Recipe courtesy of LuckyRice founder Danielle Chang
Grandma Hsiang’s Chinese tamales
- 5 tablespoons soy sauce
- 2 tablespoons Shaoxing rice wine
- 1 1-inch piece cinnamon stick
- 2 star anise pods
- 1 teaspoon five-spice powder
- 2 pounds pork belly, cut into 1-inch cubes
- 3 cups uncooked sweet glutinous rice
- 24 dried bamboo leaves
- 3 tablespoons soy sauce
- 2 tablespoons vegetable oil
- 6 shallots, sliced
- 12 fresh shiitake mushrooms, thinly sliced
- In a large bowl, combine the soy sauce, rice wine, cinnamon stick, star anise, and five-spice powder. Add the pork belly and stir well.
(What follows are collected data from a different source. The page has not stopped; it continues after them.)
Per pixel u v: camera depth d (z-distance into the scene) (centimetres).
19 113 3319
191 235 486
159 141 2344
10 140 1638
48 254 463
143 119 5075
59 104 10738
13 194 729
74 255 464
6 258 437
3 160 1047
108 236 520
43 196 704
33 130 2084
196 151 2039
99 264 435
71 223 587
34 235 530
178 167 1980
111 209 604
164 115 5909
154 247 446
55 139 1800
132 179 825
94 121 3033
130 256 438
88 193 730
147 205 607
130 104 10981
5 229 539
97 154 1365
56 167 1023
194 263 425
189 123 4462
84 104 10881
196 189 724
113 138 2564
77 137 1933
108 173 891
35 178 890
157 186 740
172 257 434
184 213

Then cover the bowl with plastic wrap and marinate in the refrigerator for at least 2 hours or as long as overnight.
- Put the glutinous rice in a large bowl and add cold water to cover. Let it stand at room temperature, covered, for as long as 2 hours. Rinse the bamboo leaves and soak them in a bowl of hot water for 30 minutes. Drain and set aside. Drain the rice and return the grains to the bowl. Add the soy sauce and stir to combine. Set aside. Heat the vegetable oil in a medium skillet over medium heat, add the shallots and mushrooms, and fry for 3 to 4 minutes, until softened and lightly colored.
- Assemble The Zongzi: Place 2 bamboo leaves, overlapping, on a clean surface to make a 5-inch-wide piece. Fold 2 to 3 inches of the stem inward to form a straight edge. Cup the rectangular end in your hand, and place 1 tablespoon of the rice in the “cup.” Spread the rice out about 3 inches toward the leaf tip.
- Remove the meat from the marinade. Place 2 pieces of meat directly on top of the rice, and add 1 tablespoon of the shallot-mushroom mixture. Spread 2 tablespoons of the rice over the meat so it is completely enveloped by the rice. Bring the other side of the leaf over the rice-filled cup to enclose it. Wrap a 2-foot-long piece of kitchen twine several times around the middle of each zongzi, tying it off with a knot, so the rice won’t escape during the cooking process. Repeat with the remaining bamboo leaves, rice, and filling.
- Place all the zongzi in a large pot, and add water to cover by 1 inch. Cover the pot and bring to a boil; then reduce the heat to low and cook the zongzi for 3 hours. (Make sure there is enough water to cover the zongzi at all times, adding more as necessary.) Transfer the cooked zongzi to a plate and let them cool slightly.
- When you are ready to eat, cut off the string, unfold, and dig in! The cooked zongzi can be kept in the refrigerator for a week, or frozen for months. Simply thaw the zongzi if they are frozen, and steam them for about 10 minutes or until heated through.